I would like to refine two points that I think are important:
I‘ll be assuming your data matrix is an m×n matrix that is organized such that rows are data samples (m samples), and columns are features (d features).
The first point is that SVD preforms low rank matrix approximation.
Your input to SVD is a number k (that is smaller than m or d), and the SVD procedure will return a set of k vectors of d dimensions (can be organized in a k×d matrix), and a set of k coefficients for each data sample (there are m data samples, so it can be organized in a m×k matrix), such that for each sample, the linear combination of it‘s k coefficients multiplied by the k vectors best reconstructs that data sample (in the euclidean distance sense). and this is true for all data samples.
So in a sense, the SVD procedure finds the optimum k vectors that together span a subspace in which most of the data samples lie in (up to a small reconstruction error).
PCA on the other hand is:
1) subtract the mean sample from each row of the data matrix.

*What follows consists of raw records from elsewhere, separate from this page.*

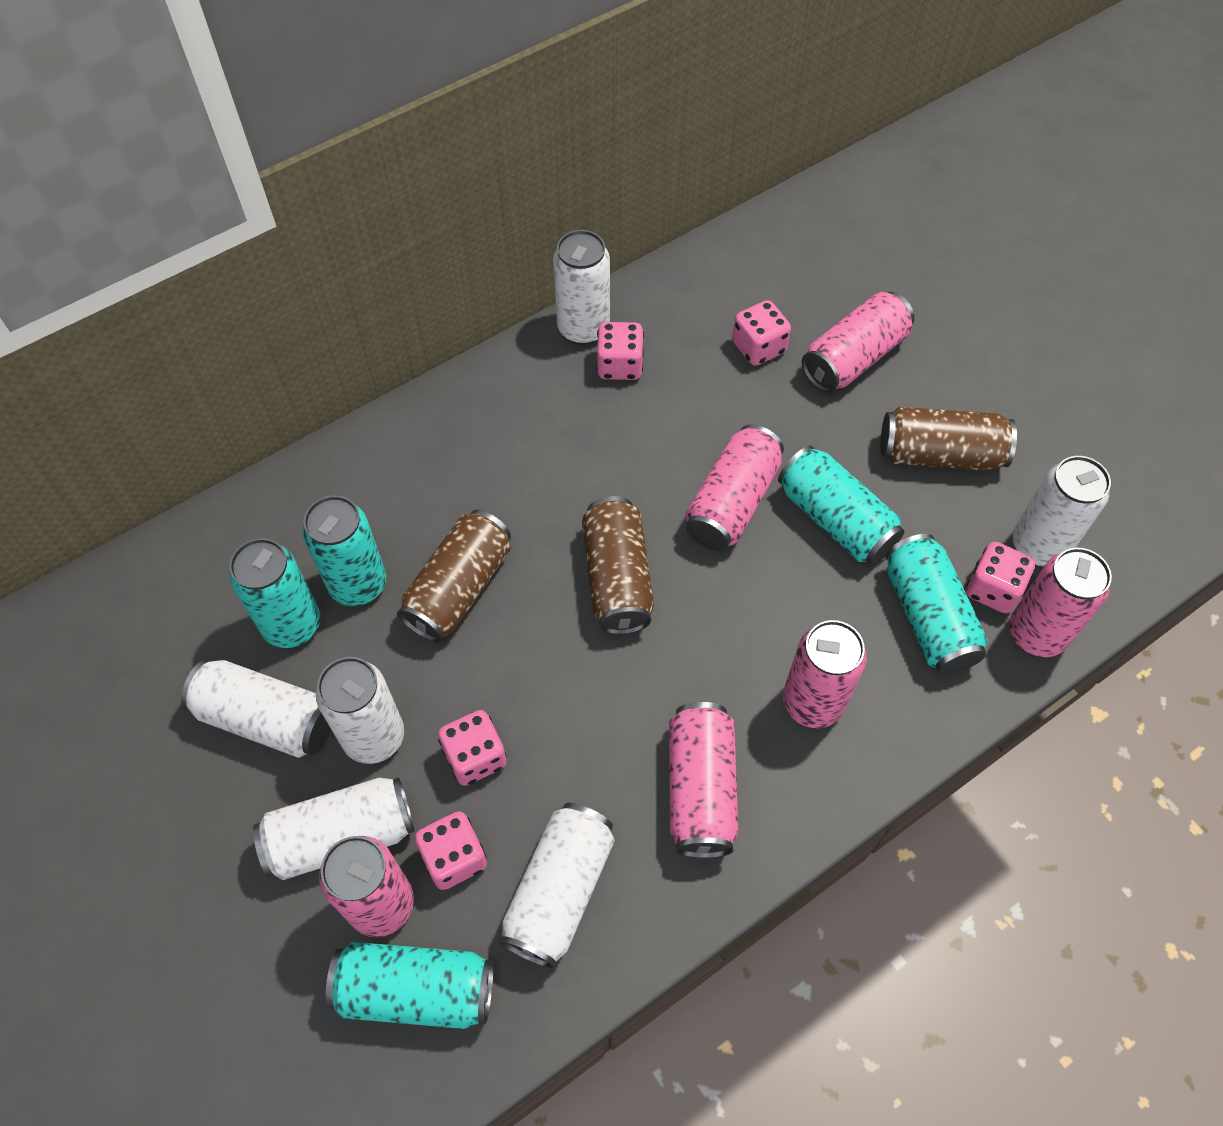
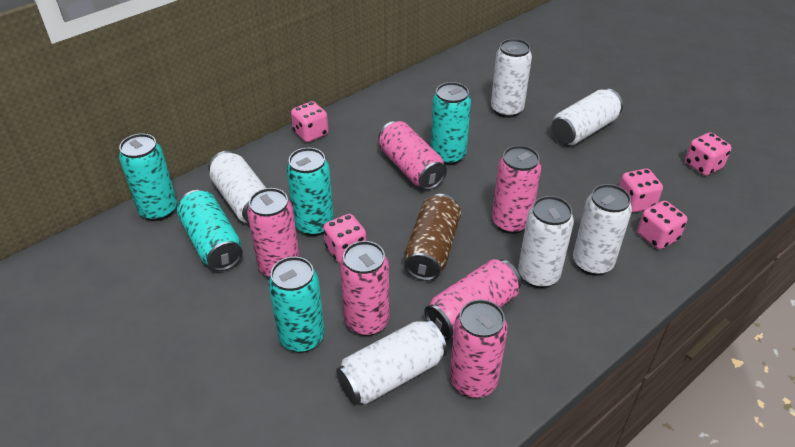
brown can: 3 -> 1

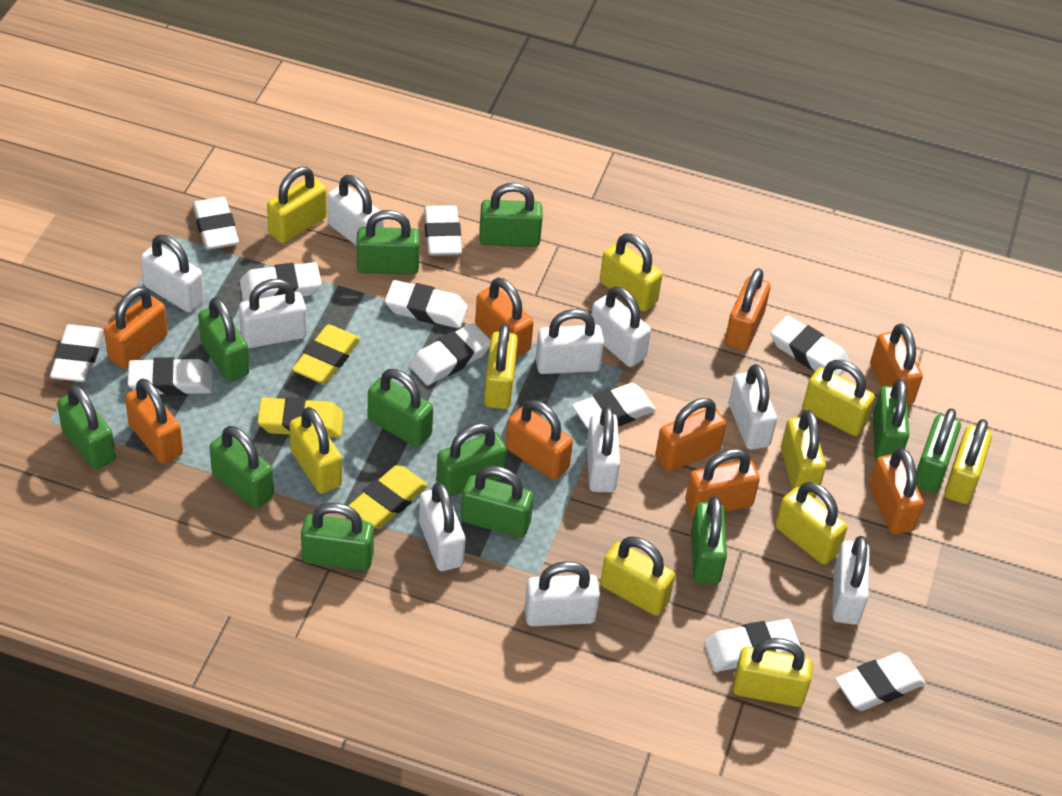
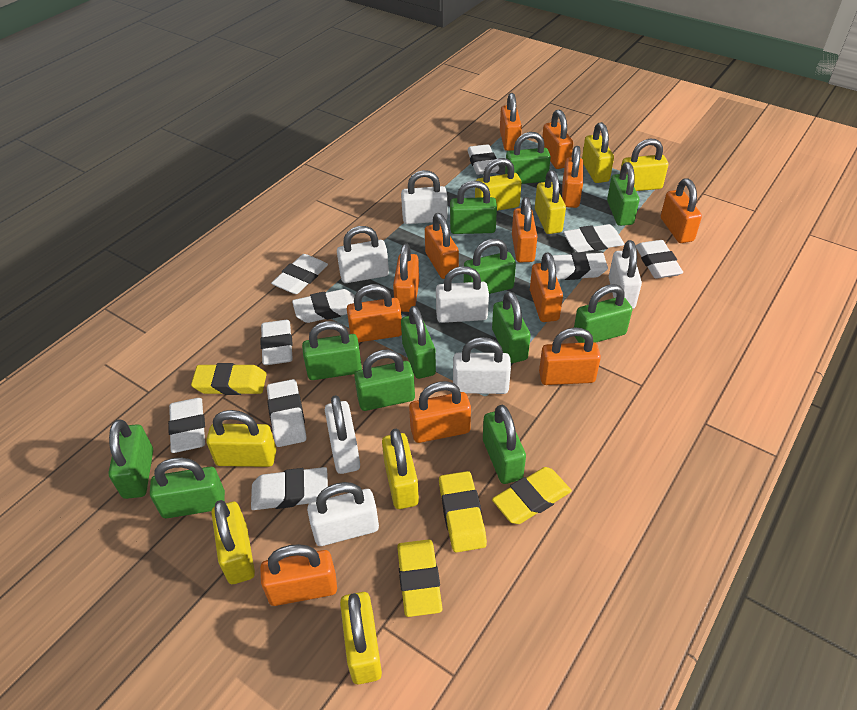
orange padlock: 9 -> 12
white eraser: 11 -> 10
white padlock: 10 -> 7
yellow eraser: 3 -> 4
yellow padlock: 10 -> 8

2) preform SVD on the resulting matrix.
So, the second point is that PCA is giving you as output the subspace that
spans the deviations from the mean data sample, and SVD provides you with a subspace that
spans the data samples themselves (or, you can view this as a subspace that
spans the deviations from zero).
Note that these two subspaces are usually
NOT the same, and will be the same only if the mean data sample is zero.
In order to understand a little better why they are not the same, let‘s think of a data set where all features values for all data samples are in the range 999-1001, and each feature‘s mean is 1000.

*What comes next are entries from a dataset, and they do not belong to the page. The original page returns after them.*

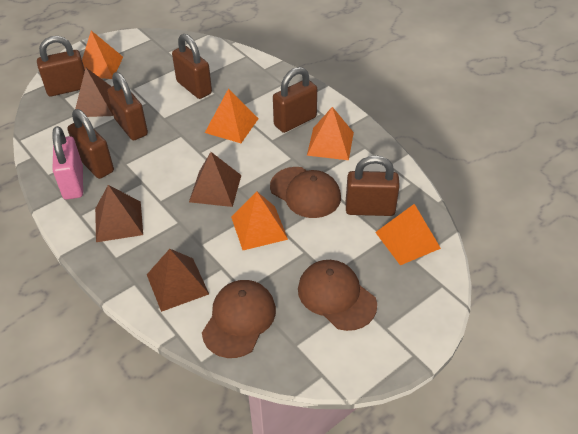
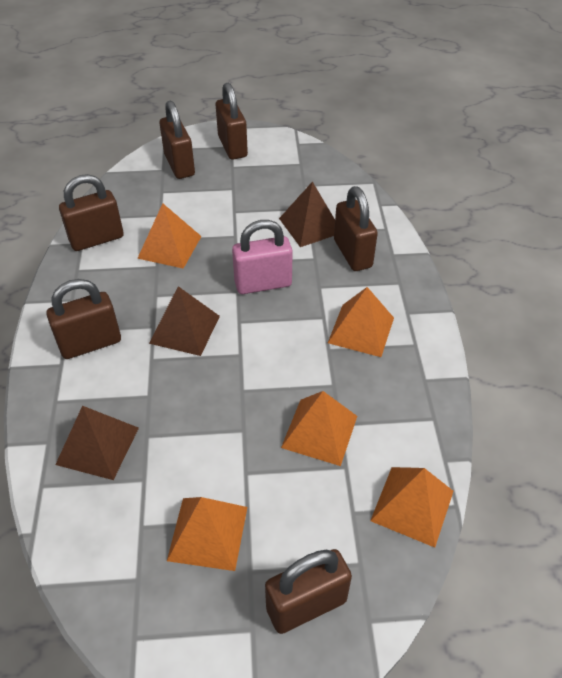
brown cap: 3 -> 0
brown pyramid: 4 -> 3

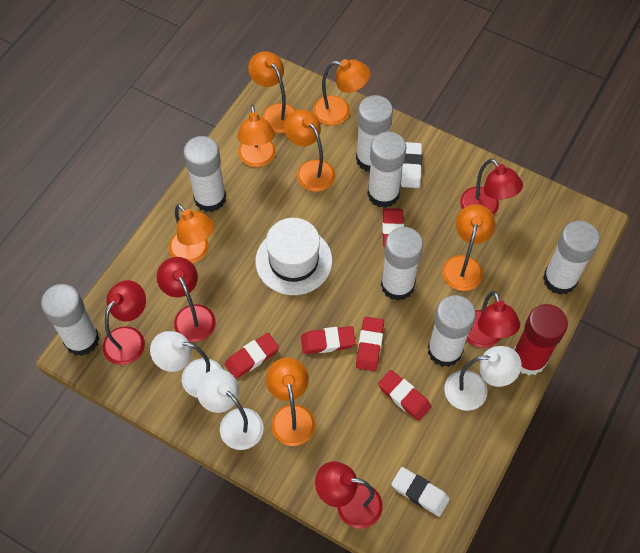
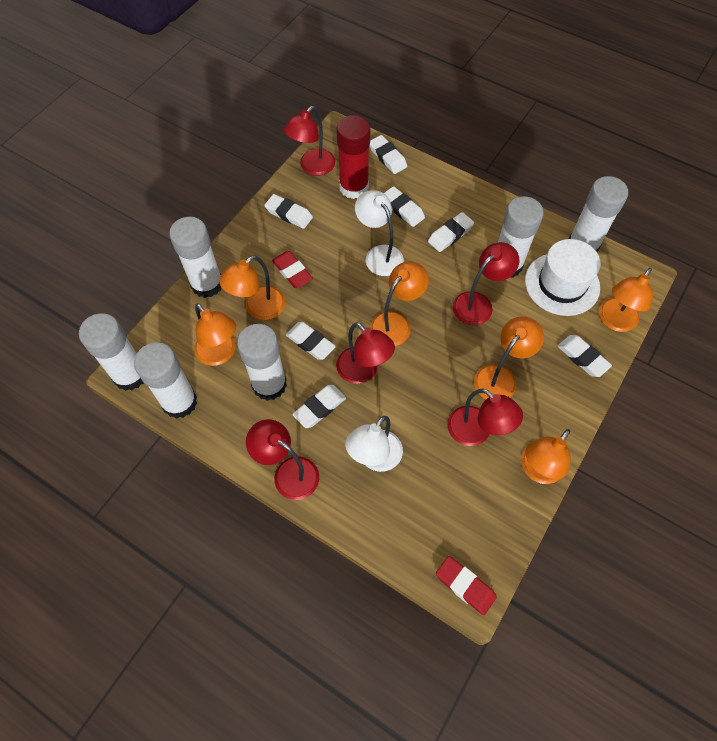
orange lamp: 7 -> 6
red eraser: 5 -> 2
white eraser: 2 -> 7
white glue stick: 7 -> 6
white lamp: 3 -> 2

From the SVD point of view, the main way in which these sample deviate from zero are along the vector (1,1,1,...,1).
From the PCA point of view, on the other hand, the main way in which these data samples deviate from the mean data sample is dependent on the precise data distributions around the mean data sample...
In short, we can think of SVD as "something that compactly summarizes the main ways in which my data is deviating from zero" and PCA as "something that compactly summarizes the main ways in which my data is deviating from the mean data sample".